RecoverXenWorld

From Computer Laboratory System Administration
Jump to navigationJump to search

Procedure to follow after major outage

After a major outage (network fault, filer problems, etc) the many services run under Xen may no longer be functioning correctly. The common fault is that the kernel finds that writes to a "local" disc time out, it deems there to be a fault, and marks the file system as read-only. This means that the services may continue running just fine, but are just unable to log their use, or accept changes (e.g. web servers, DNS, LDAP, etc). The tree stages to recovery are:

  1. reboot the failed machines
  2. check that they are "powered up" ("running" as far as XenServer is concerned)
  3. check that they are "running normally" (multi-user OS, not stuck in fsck or some such)

The first can be done by enumerating all linux hosts (e.g. "cl-onserver --xe cl-vm-status run | grep -v ad.cl") and running "touch /tmp/XX || reboot -f -n" e.g. over ssh from an omnipotent server, or using "Force Reboot" in XenCenter.

The second can be done by looking for "0 1" entries in "cl-onserver --xe cl-vm-status" and starting those systems.

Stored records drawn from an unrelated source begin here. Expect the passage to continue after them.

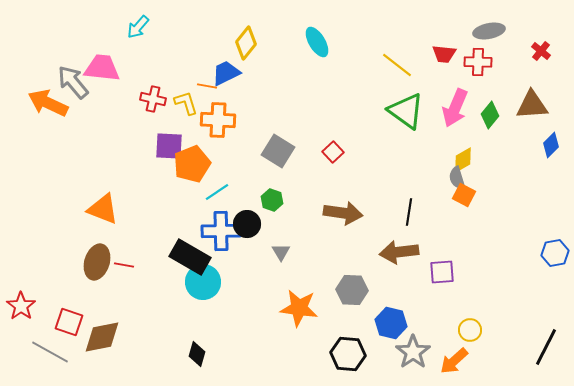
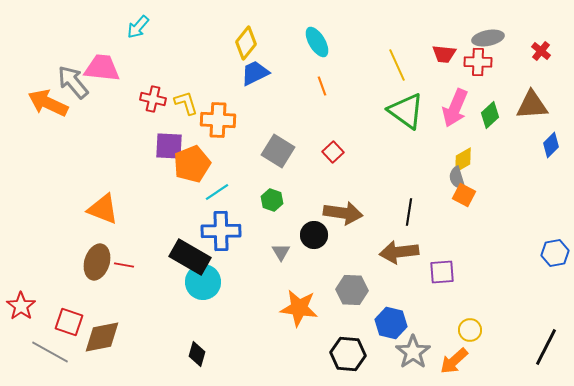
gray ellipse at (489, 31): moved 1 px left, 7 px down
yellow line at (397, 65): rotated 28 degrees clockwise
blue trapezoid at (226, 73): moved 29 px right
orange line at (207, 86): moved 115 px right; rotated 60 degrees clockwise
green diamond at (490, 115): rotated 8 degrees clockwise
black circle at (247, 224): moved 67 px right, 11 px down
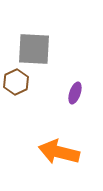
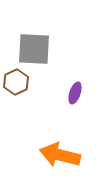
orange arrow: moved 1 px right, 3 px down
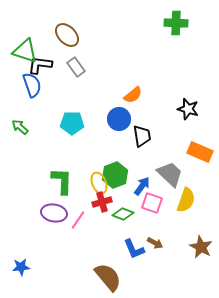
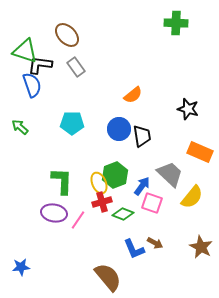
blue circle: moved 10 px down
yellow semicircle: moved 6 px right, 3 px up; rotated 20 degrees clockwise
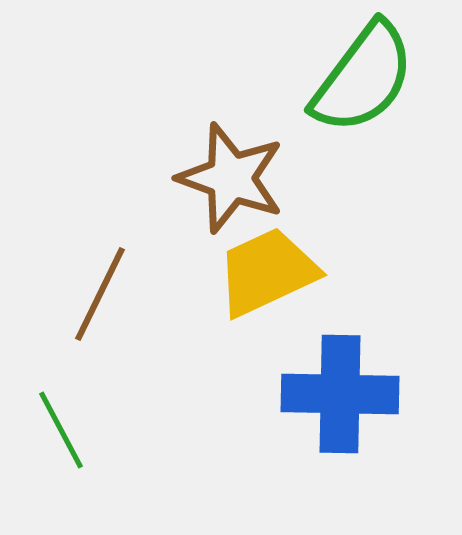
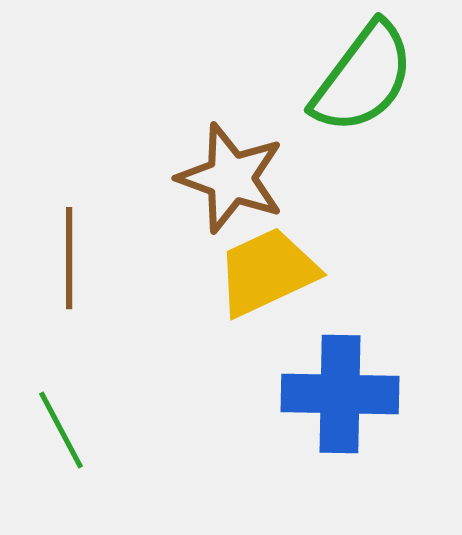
brown line: moved 31 px left, 36 px up; rotated 26 degrees counterclockwise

The third can be tested by attempting ssh to all linux hosts.

Order to start systems

Bring up key servers first, e.g.

  1. name servers, LDAP servers, KDCs
  2. the main Lab web server
  3. any real-time critical systems (e.g. collecting real time data)
  4. shared Lab servers such as slogin-serv*
  5. group servers
  6. test and development systems

Windows world

The most likely systems to be affected are the Exchange service and Verex. To restart Verex login to the server and restart the Verex service.

If exchange is not working the usual problem is that the store service has failed. You should start the Microsoft Exchange Information Store service on both svr-win-mta1 and svr-win-mta0. Then in the exchange system manager make sure the mailboxes are all mounted (expand server configuration and select mailbox then click on the server in the top pane) - if not right click on any un-mounted store and select mount.

If any machines are down then start them, the first to be started should be svr-win-db0. Apart from that there are no ordering constraints.

Unix VMs

After a problem, the machine can be:

  1. running with a read-only FS
  2. trying to shutdown
  3. shutdown
  4. XenServer is unable to start it
  5. the OS wedges during startup
  6. fsck fails and it waits for user intervention
  7. the higher level applications fail to start as expected

The first step is to ensure that Xen reboots the VM. If the FS is read-only (ro), there is little need to do a clean shutdown, which may wedge waiting for an operation which will never complete. If logged in run "touch /tmp.xx || reboot -f -n". If using XenCenter, use "Force Reboot".

Old systems may ask for a root PW before giving a single user shell. To the shell type "fsck -y /dev/xvda1; exit" which will fix the FS and cause the system to reboot.
More recent systems may offer to Fix the FS, allow the user to Manually fix the FS, etc. If this happens, press "F".
BUG: some systems appear to ignore the "F". An expert is needed to fsck the FS on a dom0 or another domU until we find a fix.